副社長と秘密の溺愛オフィス

⑬出しゃばり秘書奮闘記

 甲斐建設の重役会議室にひとりの男の不満に満ちた声が響いていた。

「だから言ったんだ。これでは大幅に工期が遅れる」

「それに関してはすでに先方は了承済みです。それに最終納期については問題ない工期の日程を組んでいます」


 わたしは必死になって、状況の説明をしていた。

 我が社が請け負っている駅前の再開発事業の建築現場において作業に遅れが出ていた。一部材料の調達が難しいものがあり、なんとか資材部が調達のために奔走してくれている。

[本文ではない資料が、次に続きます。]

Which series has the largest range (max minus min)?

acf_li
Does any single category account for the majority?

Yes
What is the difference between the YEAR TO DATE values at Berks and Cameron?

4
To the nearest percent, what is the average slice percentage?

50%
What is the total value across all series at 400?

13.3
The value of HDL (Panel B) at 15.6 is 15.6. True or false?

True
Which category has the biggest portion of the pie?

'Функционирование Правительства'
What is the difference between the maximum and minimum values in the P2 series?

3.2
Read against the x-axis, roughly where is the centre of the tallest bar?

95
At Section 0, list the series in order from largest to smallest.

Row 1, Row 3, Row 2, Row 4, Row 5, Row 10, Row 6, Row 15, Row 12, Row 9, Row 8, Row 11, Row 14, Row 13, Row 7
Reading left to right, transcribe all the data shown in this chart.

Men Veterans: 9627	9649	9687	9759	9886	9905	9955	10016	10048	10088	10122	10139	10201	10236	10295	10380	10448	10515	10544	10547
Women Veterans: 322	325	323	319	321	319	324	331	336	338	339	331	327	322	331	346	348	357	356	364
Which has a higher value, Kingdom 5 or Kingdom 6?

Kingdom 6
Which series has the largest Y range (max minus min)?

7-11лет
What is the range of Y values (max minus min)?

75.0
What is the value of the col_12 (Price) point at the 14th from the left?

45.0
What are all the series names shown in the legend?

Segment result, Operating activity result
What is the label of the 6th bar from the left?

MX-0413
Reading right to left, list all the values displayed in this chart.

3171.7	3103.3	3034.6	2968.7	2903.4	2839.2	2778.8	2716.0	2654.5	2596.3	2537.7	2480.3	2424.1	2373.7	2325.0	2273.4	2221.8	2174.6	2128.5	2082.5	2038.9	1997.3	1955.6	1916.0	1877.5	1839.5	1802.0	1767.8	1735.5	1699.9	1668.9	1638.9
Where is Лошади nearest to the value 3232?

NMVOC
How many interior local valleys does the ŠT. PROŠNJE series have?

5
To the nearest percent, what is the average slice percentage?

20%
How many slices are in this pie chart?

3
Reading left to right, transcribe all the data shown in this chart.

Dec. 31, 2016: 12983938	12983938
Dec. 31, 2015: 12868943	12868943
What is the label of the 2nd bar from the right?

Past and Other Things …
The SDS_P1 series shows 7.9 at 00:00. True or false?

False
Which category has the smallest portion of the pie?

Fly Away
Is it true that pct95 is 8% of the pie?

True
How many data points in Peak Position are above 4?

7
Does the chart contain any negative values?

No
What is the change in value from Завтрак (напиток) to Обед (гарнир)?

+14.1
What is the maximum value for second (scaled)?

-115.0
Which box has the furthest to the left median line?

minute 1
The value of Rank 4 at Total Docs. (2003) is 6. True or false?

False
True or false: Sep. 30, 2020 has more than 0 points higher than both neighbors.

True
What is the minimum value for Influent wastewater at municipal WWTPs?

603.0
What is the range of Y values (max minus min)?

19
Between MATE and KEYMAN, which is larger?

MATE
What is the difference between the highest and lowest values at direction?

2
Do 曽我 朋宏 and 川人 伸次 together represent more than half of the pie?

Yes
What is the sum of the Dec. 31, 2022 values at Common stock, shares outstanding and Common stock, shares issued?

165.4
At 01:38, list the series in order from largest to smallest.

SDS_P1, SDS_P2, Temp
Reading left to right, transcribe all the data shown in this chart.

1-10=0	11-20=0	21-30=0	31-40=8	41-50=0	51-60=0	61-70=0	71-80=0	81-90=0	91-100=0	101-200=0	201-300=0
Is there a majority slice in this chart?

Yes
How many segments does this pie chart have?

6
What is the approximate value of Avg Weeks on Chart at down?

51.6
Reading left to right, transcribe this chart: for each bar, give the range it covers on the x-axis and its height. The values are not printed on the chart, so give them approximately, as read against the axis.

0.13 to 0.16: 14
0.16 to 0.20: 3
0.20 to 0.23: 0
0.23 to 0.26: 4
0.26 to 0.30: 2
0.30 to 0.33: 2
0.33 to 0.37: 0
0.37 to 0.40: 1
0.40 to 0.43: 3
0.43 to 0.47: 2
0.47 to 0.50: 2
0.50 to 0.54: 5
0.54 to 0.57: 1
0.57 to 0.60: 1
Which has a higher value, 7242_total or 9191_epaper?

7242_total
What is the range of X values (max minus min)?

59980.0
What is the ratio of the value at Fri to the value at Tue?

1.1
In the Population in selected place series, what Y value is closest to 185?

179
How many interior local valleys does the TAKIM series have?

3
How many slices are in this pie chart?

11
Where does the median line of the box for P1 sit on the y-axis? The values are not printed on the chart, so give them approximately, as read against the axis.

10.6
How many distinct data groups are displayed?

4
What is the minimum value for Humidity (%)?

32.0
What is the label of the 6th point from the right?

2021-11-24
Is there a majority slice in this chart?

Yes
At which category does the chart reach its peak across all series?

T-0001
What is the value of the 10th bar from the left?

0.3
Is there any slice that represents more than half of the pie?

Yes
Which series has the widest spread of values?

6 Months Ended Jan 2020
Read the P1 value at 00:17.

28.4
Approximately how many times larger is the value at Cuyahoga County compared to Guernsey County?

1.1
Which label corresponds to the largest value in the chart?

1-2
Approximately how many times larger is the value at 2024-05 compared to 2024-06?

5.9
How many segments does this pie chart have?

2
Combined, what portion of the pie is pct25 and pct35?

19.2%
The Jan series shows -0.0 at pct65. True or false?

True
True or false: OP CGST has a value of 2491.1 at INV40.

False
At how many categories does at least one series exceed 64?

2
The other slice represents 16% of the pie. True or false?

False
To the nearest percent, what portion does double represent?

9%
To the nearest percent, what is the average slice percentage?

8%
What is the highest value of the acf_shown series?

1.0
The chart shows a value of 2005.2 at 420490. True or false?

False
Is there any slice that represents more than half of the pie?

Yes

「ここまで大がかりなプロジェクトにおいて、納期が遅れればどれほどの問題が出てくるのかわからないとは言わせませんよ!」

 たしかに大乗専務の言う通りで、工期の遅れは資金面、そして安全面でも不都合が生じる。しかしプロジェクトにかかわっている皆が、間に合わそうと一丸になって取り組んでいるのだ、それなのに責め立てるばかりで副社長への責任の追及しかしない。

「それは十分承知して――」

「本当にそうでしょうか? 事故後の副社長は以前とは違う感じですね。ご婚約が決まって浮ついておられるようだ。なんだか仕事に身が入っているように見えませんがね」

 思わずぎくりとした。理由はどうであれ、以前に比べて仕事の質も量も落ちているのは否定できない。

紘也さんと一緒に頑張っているが、こういった公の場ではやはりわたしでは力不足なのだ。ぐっと拳を握り不甲斐なさに耐える。